Akut ve kronik yaralarda iyileşmeyi hızlandırmak için yara bölgesine kontrollü ve lokalize negatif basınç uygulanan bir yöntemdir. Proflaktik negatif drenaj etkisi sayesinde yara bölgesindeki kronik yara sıvısının drenajını sağlar, yara yüzeyini temiz bırakır ve bakteri sayısını azaltır. Basınç etkisi ile hücrelerdeki ödemi çözer, kanlanmayı artırarak hücre beslenmesini sağlar ve bu da yara iyileşmesini hızlandırır.

Aralıklı Pozitif Basınç Uygulaması İle Yara Tedavisi

Özellikle venöz ülserlerde ve lenfatik tıkanıklıklarda tercih edilmektedir. Basıncı ve süresi ayarlanabilen, ödemi azaltmak, kan dolaşımını düzenleyerek yaranın beslenmesini sağlamak amacı ile kullanılan aletlerdir. Ödemin olumsuz etkisinin görüldüğü her türlü yarada kullanılabilir.

Kök Hücre ile Yara Tedavisi

Göbek bölgesinden lokal anestezi altında liposuction yöntemi ile 20-50 cc kadar alınan yağlar özel laboratuvarlarda işlem görerekkök hücrelere ayrılır ve çoğaltılırlar. Yaraya enjekte edilebilecek şekilde 2-5 cc’lik enjektörler ile uygulamaya hazır bir halde kliniklere gönderilirler. Uygulama kök hücre içeren sıvının tüm yara yüzeyine enjekte edilmesi ile gerçekleşmektedir. Kök hücreler yaranın ihtiyaç duyduğu hasarlı hücre konumuna geçerek yarayı iyileştirir.

Büyüme Faktörü ile Yara Tedavisi

Özellikle diyabetik ayak ülserlerinde kullanılan Heberprot-P doğrudan yaraya intra lezyonel olarak uygulanan insan büyüme faktörüdür. (FCHrec.) Heberprot-P genellikle inatçı kronik yaralarda eşsiz bir tedavi yöntemi olmuş iyileşme hızını yükseltip, nüksü azaltarak ampütasyon oranında etkin bir rol oynamıştır.

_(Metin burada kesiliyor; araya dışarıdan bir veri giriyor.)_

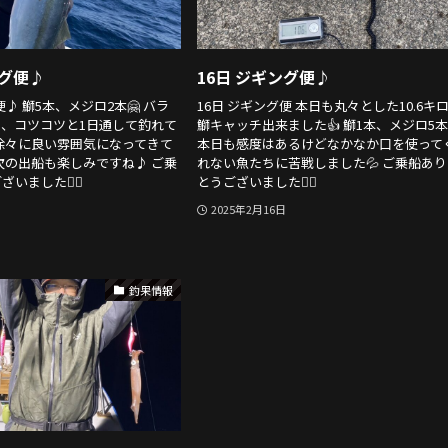
ング便♪
16日 ジギング便♪
便♪ 鰤5本、メジロ2本🤗 バラ
16日 ジギング便 本日も丸々とした10.6キ
、コツコツと1日通して釣れて
鰤キャッチ出来ました👍 鰤1本、メジロ5本
 徐々に良い雰囲気になってきて
本日も感度はあるけどなかなか口を使って
 次の出船も楽しみですね♪ ご乗
れない魚たちに苦戦しました💦 ご乗船あ
いました🙇‍♂️
とうございました🙇‍♂️
2025年2月16日
釣果情報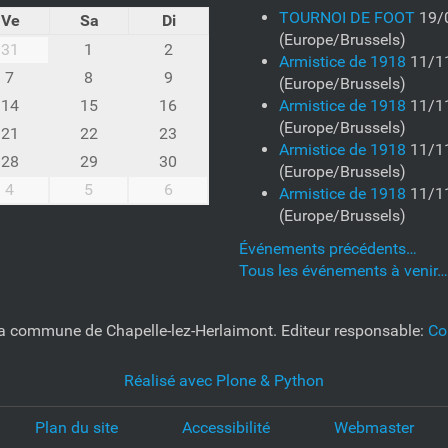
TOURNOI DE FOOT
19/
Ve
Sa
Di
(Europe/Brussels)
31
1
2
Armistice de 1918
11/1
7
8
9
(Europe/Brussels)
14
15
16
Armistice de 1918
11/1
(Europe/Brussels)
21
22
23
Armistice de 1918
11/1
28
29
30
(Europe/Brussels)
4
5
6
Armistice de 1918
11/1
(Europe/Brussels)
Événements précédents…
Tous les événements à venir…
e la commune de Chapelle-lez-Herlaimont. Editeur responsable:
Co
Réalisé avec Plone & Python
Plan du site
Accessibilité
Webmaster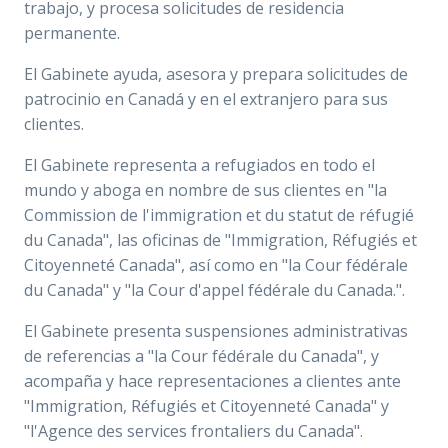
trabajo, y procesa solicitudes de residencia
permanente.
El Gabinete ayuda, asesora y prepara solicitudes de
patrocinio en Canadá y en el extranjero para sus
clientes.
El Gabinete representa a refugiados en todo el
mundo y aboga en nombre de sus clientes en "la
Commission de l'immigration et du statut de réfugié
du Canada", las oficinas de "Immigration, Réfugiés et
Citoyenneté Canada", así como en "la Cour fédérale
du Canada" y "la Cour d'appel fédérale du Canada.".
El Gabinete presenta suspensiones administrativas
de referencias a "la Cour fédérale du Canada", y
acompaña y hace representaciones a clientes ante
"Immigration, Réfugiés et Citoyenneté Canada" y
"l'Agence des services frontaliers du Canada".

Hiperbarik Oksijen Tedavisi

Bir basınç odası içinde tümüyle basınç altına alınan hastanın %100 oksijen solumasına dayanan bir tedavi metodudur. Hastaya ve hastalığa bağlı olarak değişik sürelerle uygulanabilir. Tedavi amacıyla tek kişilik, çok kişilik, tek bölmeli, çok bölmeli basınç odaları kullanılabilir. Çözünmüş oksijenin antihipoksik, antiödem, antitoksik, antibakteriyel ve bozulmuş yara iyileşmesinin düzeltilmesinde yardımcı özellikleri vardır.

Ozon Tedavisi

Ozon tedavisinde dokulardaki oksijen seviyesinin artmasına bağlı olarak yara iyileşmesi hızlanmaktadır. Ozon tedavisinde ozonun anti mikrobik etkisinden de direk faydalanılabileceği gibi bağışıklık sistemi üzerindeki uyarıcı etkisi ile de dolaylı olarak faydalanılmaktadır.

Modern Yara Bakım Örtüleri

Kronik yara tedavisinde yara yüzeyinin temiz kalmasını, yara bölgesinin ısı ve neminin korunmasını, enfeksiyonun kontrol altına alınmasını sağlayarak yara tedavisini gerçekleştirmek için yara yüzeyine, hastanın yaşına, genel durumuna göre birçok farklı modern yara bakım örtüleri kullanılmaktadır.